*Data extracts:*
++++++
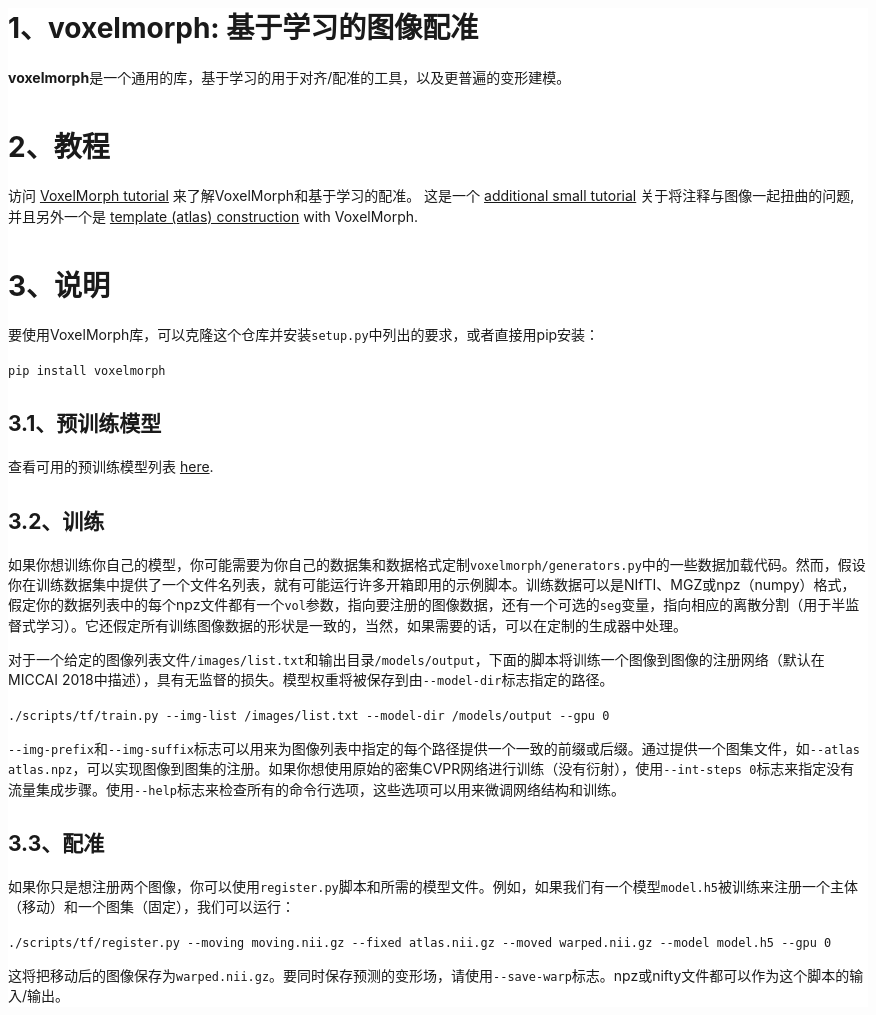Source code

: # 1、voxelmorph: 基于学习的图像配准

**voxelmorph**是一个通用的库，基于学习的用于对齐/配准的工具，以及更普遍的变形建模。

# 2、教程

访问 [VoxelMorph tutorial](http://tutorial.voxelmorph.net/) 来了解VoxelMorph和基于学习的配准。 这是一个 [additional small tutorial](https://colab.research.google.com/drive/1V0CutSIfmtgDJg1XIkEnGteJuw0u7qT-#scrollTo=h1KXYz-Nauwn) 关于将注释与图像一起扭曲的问题, 并且另外一个是 [template (atlas) construction](https://colab.research.google.com/drive/1SkQbrWTQHpQFrG4J2WoBgGZC9yAzUas2?usp=sharing) with VoxelMorph.


# 3、说明

要使用VoxelMorph库，可以克隆这个仓库并安装`setup.py`中列出的要求，或者直接用pip安装：

```
pip install voxelmorph
```

## 3.1、预训练模型

查看可用的预训练模型列表 [here](data/readme.md#models).

## 3.2、训练

如果你想训练你自己的模型，你可能需要为你自己的数据集和数据格式定制`voxelmorph/generators.py`中的一些数据加载代码。然而，假设你在训练数据集中提供了一个文件名列表，就有可能运行许多开箱即用的示例脚本。训练数据可以是NIfTI、MGZ或npz（numpy）格式，假定你的数据列表中的每个npz文件都有一个`vol`参数，指向要注册的图像数据，还有一个可选的`seg`变量，指向相应的离散分割（用于半监督式学习）。它还假定所有训练图像数据的形状是一致的，当然，如果需要的话，可以在定制的生成器中处理。

对于一个给定的图像列表文件`/images/list.txt`和输出目录`/models/output`，下面的脚本将训练一个图像到图像的注册网络（默认在MICCAI 2018中描述），具有无监督的损失。模型权重将被保存到由`--model-dir`标志指定的路径。

```
./scripts/tf/train.py --img-list /images/list.txt --model-dir /models/output --gpu 0
```

`--img-prefix`和`--img-suffix`标志可以用来为图像列表中指定的每个路径提供一个一致的前缀或后缀。通过提供一个图集文件，如`--atlas atlas.npz`，可以实现图像到图集的注册。如果你想使用原始的密集CVPR网络进行训练（没有衍射），使用`--int-steps 0`标志来指定没有流量集成步骤。使用`--help`标志来检查所有的命令行选项，这些选项可以用来微调网络结构和训练。


## 3.3、配准

如果你只是想注册两个图像，你可以使用`register.py`脚本和所需的模型文件。例如，如果我们有一个模型`model.h5`被训练来注册一个主体（移动）和一个图集（固定），我们可以运行：

```
./scripts/tf/register.py --moving moving.nii.gz --fixed atlas.nii.gz --moved warped.nii.gz --model model.h5 --gpu 0
```

这将把移动后的图像保存为`warped.nii.gz`。要同时保存预测的变形场，请使用`--save-warp`标志。npz或nifty文件都可以作为这个脚本的输入/输出。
++++++
*Work required:*
Would you copy each line of the records that contains "models"?

*Answer for the task:*
查看可用的预训练模型列表 [here](data/readme.md#models).
对于一个给定的图像列表文件`/images/list.txt`和输出目录`/models/output`，下面的脚本将训练一个图像到图像的注册网络（默认在MICCAI 2018中描述），具有无监督的损失。模型权重将被保存到由`--model-dir`标志指定的路径。
./scripts/tf/train.py --img-list /images/list.txt --model-dir /models/output --gpu 0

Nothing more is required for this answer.